• MATERIAL SHOWN
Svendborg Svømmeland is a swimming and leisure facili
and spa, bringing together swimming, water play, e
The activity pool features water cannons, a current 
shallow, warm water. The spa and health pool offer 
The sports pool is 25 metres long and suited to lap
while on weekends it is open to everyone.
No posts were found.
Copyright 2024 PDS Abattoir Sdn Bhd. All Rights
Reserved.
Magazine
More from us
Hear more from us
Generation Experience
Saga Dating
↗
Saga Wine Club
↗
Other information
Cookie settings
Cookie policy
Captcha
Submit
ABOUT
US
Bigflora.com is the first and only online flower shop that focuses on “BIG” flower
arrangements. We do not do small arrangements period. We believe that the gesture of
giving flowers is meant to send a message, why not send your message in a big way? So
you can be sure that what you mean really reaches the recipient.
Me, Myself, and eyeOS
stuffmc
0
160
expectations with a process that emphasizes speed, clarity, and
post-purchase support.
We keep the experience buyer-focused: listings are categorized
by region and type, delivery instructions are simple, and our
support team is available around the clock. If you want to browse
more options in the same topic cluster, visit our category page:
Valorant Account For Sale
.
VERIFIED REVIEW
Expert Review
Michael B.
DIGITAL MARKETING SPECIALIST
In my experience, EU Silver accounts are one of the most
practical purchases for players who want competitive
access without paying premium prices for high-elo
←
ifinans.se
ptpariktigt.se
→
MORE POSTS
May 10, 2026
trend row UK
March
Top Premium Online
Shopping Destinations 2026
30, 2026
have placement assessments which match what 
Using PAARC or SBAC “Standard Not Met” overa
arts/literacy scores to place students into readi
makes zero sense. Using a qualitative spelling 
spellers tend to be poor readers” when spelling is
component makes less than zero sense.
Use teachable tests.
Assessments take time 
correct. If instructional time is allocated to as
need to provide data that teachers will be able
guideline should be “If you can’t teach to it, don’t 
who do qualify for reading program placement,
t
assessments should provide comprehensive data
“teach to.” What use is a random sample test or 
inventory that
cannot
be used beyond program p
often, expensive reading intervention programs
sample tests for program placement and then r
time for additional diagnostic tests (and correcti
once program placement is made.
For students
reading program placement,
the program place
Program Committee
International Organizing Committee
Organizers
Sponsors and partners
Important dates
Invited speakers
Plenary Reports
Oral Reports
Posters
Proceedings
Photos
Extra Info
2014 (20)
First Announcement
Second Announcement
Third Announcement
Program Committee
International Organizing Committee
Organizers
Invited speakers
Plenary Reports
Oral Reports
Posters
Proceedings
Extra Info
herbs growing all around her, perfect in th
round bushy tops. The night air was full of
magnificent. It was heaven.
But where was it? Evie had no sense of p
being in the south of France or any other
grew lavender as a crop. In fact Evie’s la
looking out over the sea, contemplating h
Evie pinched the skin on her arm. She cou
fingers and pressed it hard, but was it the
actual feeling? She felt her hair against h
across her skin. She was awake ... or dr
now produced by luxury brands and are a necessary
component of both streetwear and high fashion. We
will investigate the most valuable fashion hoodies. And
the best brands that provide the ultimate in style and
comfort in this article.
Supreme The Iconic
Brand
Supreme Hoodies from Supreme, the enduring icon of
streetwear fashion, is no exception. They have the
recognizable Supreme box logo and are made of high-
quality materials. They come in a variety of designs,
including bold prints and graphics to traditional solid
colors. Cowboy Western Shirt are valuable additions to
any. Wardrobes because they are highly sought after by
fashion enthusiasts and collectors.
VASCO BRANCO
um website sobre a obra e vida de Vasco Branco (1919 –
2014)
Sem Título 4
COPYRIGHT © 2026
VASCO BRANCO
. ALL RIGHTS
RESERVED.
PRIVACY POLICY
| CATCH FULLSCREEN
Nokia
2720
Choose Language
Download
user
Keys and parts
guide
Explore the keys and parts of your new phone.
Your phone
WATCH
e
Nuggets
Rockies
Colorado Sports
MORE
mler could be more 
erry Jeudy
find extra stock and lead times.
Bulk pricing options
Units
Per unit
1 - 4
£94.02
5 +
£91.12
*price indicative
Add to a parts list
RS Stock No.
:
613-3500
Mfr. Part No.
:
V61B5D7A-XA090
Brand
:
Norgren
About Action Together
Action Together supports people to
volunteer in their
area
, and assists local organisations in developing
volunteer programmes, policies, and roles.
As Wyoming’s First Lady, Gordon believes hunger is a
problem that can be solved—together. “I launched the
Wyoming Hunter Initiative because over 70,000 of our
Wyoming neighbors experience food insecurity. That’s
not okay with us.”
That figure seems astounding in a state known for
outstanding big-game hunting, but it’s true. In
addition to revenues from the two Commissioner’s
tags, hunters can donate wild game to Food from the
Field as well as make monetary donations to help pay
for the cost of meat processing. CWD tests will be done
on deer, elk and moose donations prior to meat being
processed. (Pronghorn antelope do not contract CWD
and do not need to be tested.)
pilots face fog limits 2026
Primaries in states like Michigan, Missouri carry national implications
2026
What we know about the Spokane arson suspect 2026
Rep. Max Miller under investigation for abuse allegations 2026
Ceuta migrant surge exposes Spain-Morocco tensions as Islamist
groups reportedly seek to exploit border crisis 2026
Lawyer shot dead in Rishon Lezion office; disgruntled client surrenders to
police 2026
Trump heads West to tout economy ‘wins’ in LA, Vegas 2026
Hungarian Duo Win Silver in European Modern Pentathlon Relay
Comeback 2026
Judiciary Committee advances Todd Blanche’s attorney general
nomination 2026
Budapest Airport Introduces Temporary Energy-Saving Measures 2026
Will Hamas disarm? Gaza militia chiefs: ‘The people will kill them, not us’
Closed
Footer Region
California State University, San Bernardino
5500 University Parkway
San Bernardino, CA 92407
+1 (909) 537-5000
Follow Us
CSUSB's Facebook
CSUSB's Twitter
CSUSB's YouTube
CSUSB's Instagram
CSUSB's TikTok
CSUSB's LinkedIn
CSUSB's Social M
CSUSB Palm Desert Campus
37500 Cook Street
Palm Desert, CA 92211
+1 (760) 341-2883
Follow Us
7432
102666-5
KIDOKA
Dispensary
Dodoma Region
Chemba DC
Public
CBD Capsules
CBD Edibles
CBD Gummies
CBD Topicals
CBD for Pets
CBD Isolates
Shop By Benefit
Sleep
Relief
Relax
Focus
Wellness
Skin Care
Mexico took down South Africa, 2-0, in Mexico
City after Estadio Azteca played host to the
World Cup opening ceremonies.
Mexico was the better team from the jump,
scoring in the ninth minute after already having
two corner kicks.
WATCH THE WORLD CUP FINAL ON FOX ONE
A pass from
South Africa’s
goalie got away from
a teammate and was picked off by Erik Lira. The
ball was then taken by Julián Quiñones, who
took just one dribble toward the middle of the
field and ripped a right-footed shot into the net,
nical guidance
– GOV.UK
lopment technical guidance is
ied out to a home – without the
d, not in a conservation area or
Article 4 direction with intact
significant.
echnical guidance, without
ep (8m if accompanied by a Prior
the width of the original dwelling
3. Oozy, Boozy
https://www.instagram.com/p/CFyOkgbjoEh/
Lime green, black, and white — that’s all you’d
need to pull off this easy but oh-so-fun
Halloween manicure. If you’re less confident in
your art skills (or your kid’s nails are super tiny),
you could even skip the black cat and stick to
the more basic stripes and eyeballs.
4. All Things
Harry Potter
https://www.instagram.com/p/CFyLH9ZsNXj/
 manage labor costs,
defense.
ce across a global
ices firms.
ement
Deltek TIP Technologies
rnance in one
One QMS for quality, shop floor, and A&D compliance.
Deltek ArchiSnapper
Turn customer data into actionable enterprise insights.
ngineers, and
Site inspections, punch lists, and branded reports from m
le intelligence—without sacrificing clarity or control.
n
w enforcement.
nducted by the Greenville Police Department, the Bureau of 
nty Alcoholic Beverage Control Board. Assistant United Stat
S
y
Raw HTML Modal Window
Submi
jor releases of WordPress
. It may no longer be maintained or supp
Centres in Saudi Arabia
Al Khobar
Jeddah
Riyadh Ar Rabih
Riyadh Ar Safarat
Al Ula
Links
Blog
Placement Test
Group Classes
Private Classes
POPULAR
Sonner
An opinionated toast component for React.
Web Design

• WHAT IS NEEDED
Print the part of the material that opens with its very first line and closes with the line containing "VERIFIED REVIEW", with both of those lines included and every line unchanged.

• EXPECTED OUTPUT
Svendborg Svømmeland is a swimming and leisure facili
and spa, bringing together swimming, water play, e
The activity pool features water cannons, a current 
shallow, warm water. The spa and health pool offer 
The sports pool is 25 metres long and suited to lap
while on weekends it is open to everyone.
No posts were found.
Copyright 2024 PDS Abattoir Sdn Bhd. All Rights
Reserved.
Magazine
More from us
Hear more from us
Generation Experience
Saga Dating
↗
Saga Wine Club
↗
Other information
Cookie settings
Cookie policy
Captcha
Submit
ABOUT
US
Bigflora.com is the first and only online flower shop that focuses on “BIG” flower
arrangements. We do not do small arrangements period. We believe that the gesture of
giving flowers is meant to send a message, why not send your message in a big way? So
you can be sure that what you mean really reaches the recipient.
Me, Myself, and eyeOS
stuffmc
0
160
expectations with a process that emphasizes speed, clarity, and
post-purchase support.
We keep the experience buyer-focused: listings are categorized
by region and type, delivery instructions are simple, and our
support team is available around the clock. If you want to browse
more options in the same topic cluster, visit our category page:
Valorant Account For Sale
.
VERIFIED REVIEW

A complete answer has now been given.